Using Python for programming algorithms

Sun May 18 15:50:30 EDT 2008

On May 18, 4:20 pm, David C. Ullrich <dullr... at sprynet.com> wrote:

> Are you going to be doing research _about_ the
> algorithms in question or is it going to be research
> _using_ these algorithms to draw conclusions
> about other things?
>
> Most of the replies seem to be assuming the latter.
> If it's the former then Python seems like definitely
> an excellent choice - when you have want to try
> something new it will be much faster trying it
> out in Python,

I second this. Hence my previous statement that "In scientific
research, CPU time is cheap and time spent programming is expensive."
If it was not clear what I meant, your post can serve as a
clarification. But whether Giner is 'developing' or 'using'
algorithms, he should value his own labour more than the CPU's. CPU
labour (i.e. computation) is very cheap. Manual labour (i.e.
programming) is very expensive. He may in any case benefit from using
Python. Today, the preferred computer language amount scientists is
not Fortran77, but various high-level languages like Matlab, S, IDL,
Perl and Python.

A related question is: How much 'speed' is really needed? If Giner is
analyzing datasets using conventional statistics (ANOVA, multiple
regression, etc.), when will Python (with NumPy) cease to be
sufficient? In my experience, conventional statistics on a dataset of
100,000 or 1,000,000 samples can be regarded child's play on a modern
desktop computer. One really need HUGE amounts of data before it's
worthwhile to use anything else. If one can save a couple of seconds
CPU time by spending several hours programming, then the effort is not
just futile, it's downright wasteful and silly.
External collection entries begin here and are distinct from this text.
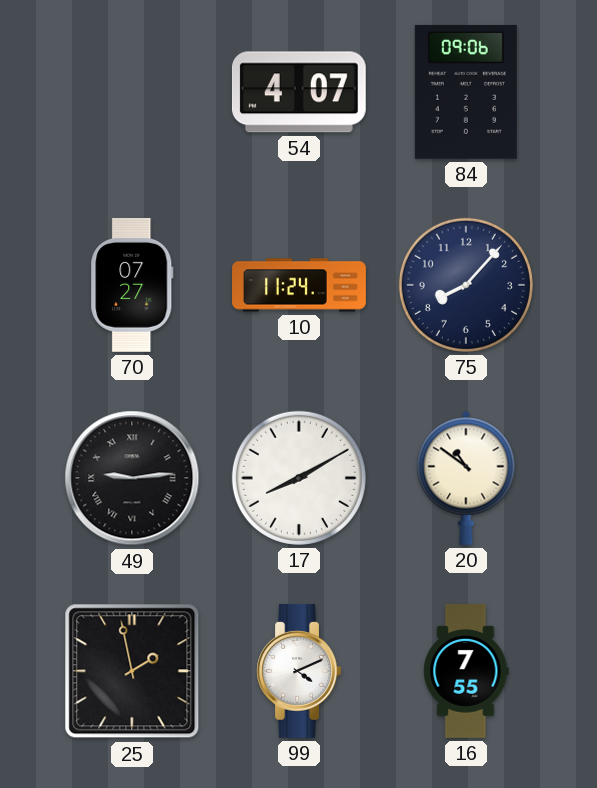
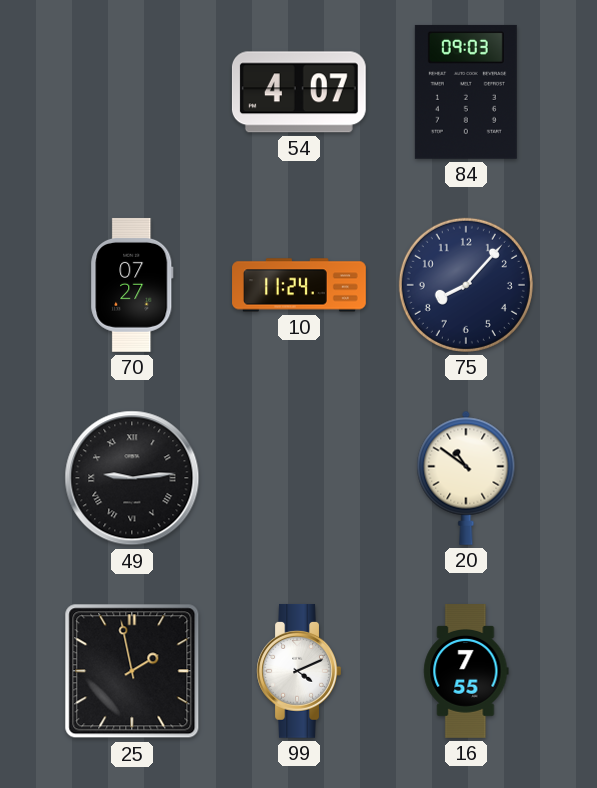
84: 09:06 -> 09:03
17: 8:10 -> none
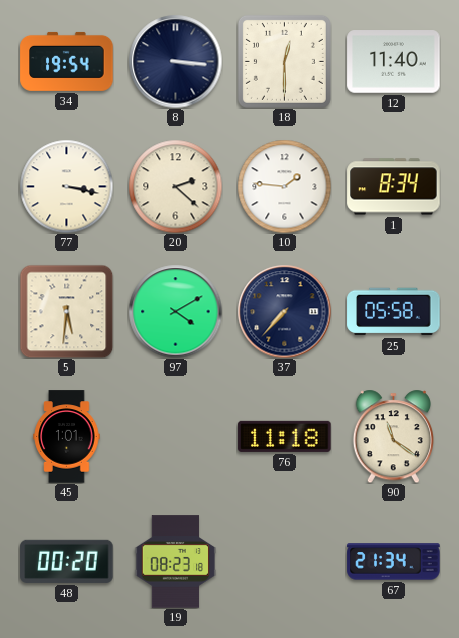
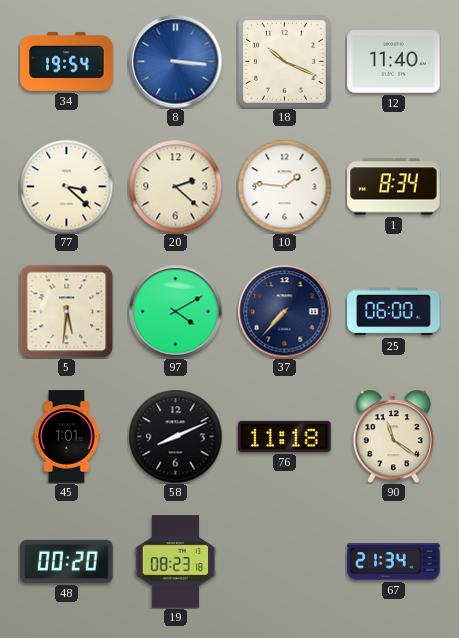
8 dial: navy -> blue
18: 12:30 -> 10:19
77: 3:17 -> 3:22
25: 05:58 -> 06:00
58: none -> 8:11
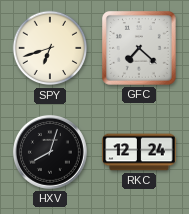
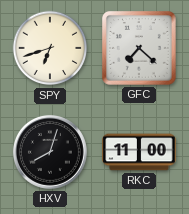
RKC: 12:24 -> 11:00
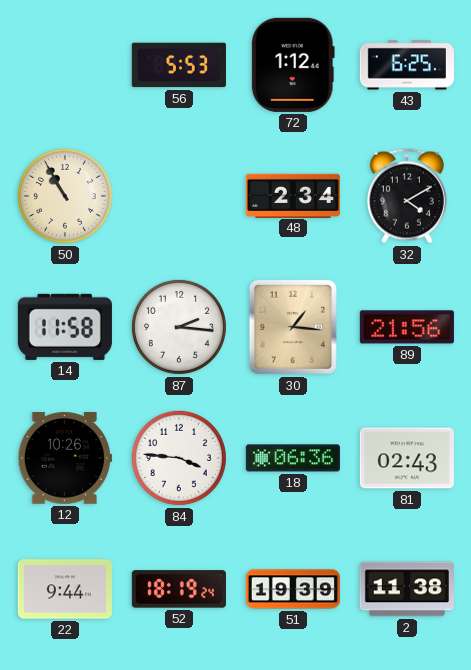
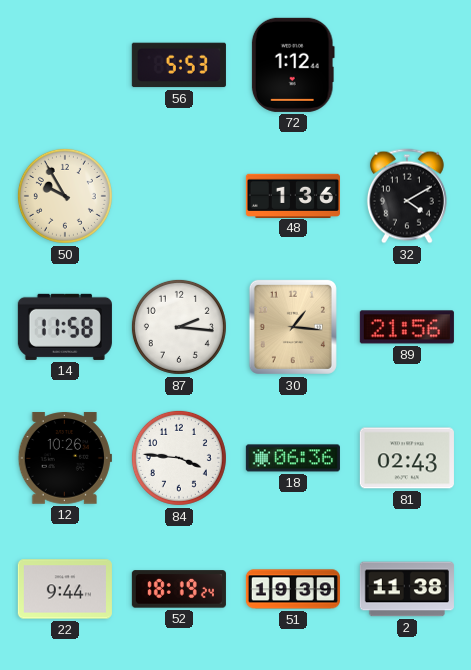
43: 6:25 -> none
50: 10:55 -> 9:55
48: 2:34 -> 1:36
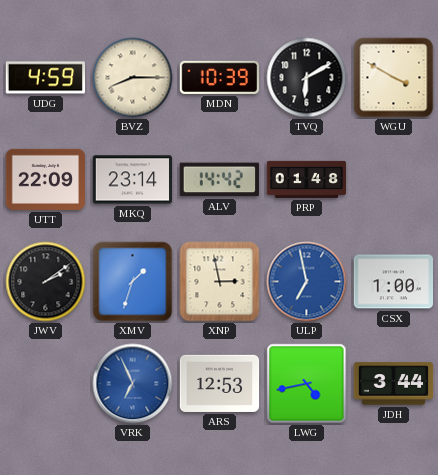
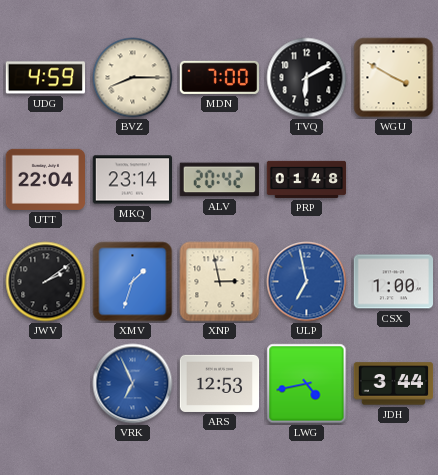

Something else that should be mentioned:

The complexity of the algorithm (the big-O notation) is much more
important for runtime performance than the choice of language. If you
can replace a O(N*N) with O(N log N), O(N) or O(1) it is always
adviceable to do so. An O(N*N) algorithm implemented in C is never
preferred over an O(N) algorithm written in Python. The only time when
C is preferred over Python is when N is large, but this is also when
O(N*N) is most painful. Pay attention to the algorithm is things are
running unbearably slow.

Python has highly tuned datatypes like lists, dicts and sets, which a
C programmer will have a hard time duplicating. This also applies to
built-in algorithms like 'timsort'. qsort in the C standard library or
anything a C programmer can whip up within a reasonable amount of time
simply doesn't compare. C vs. Python benchmarks that doesn't take this
into account will falsely put Python in a bad light.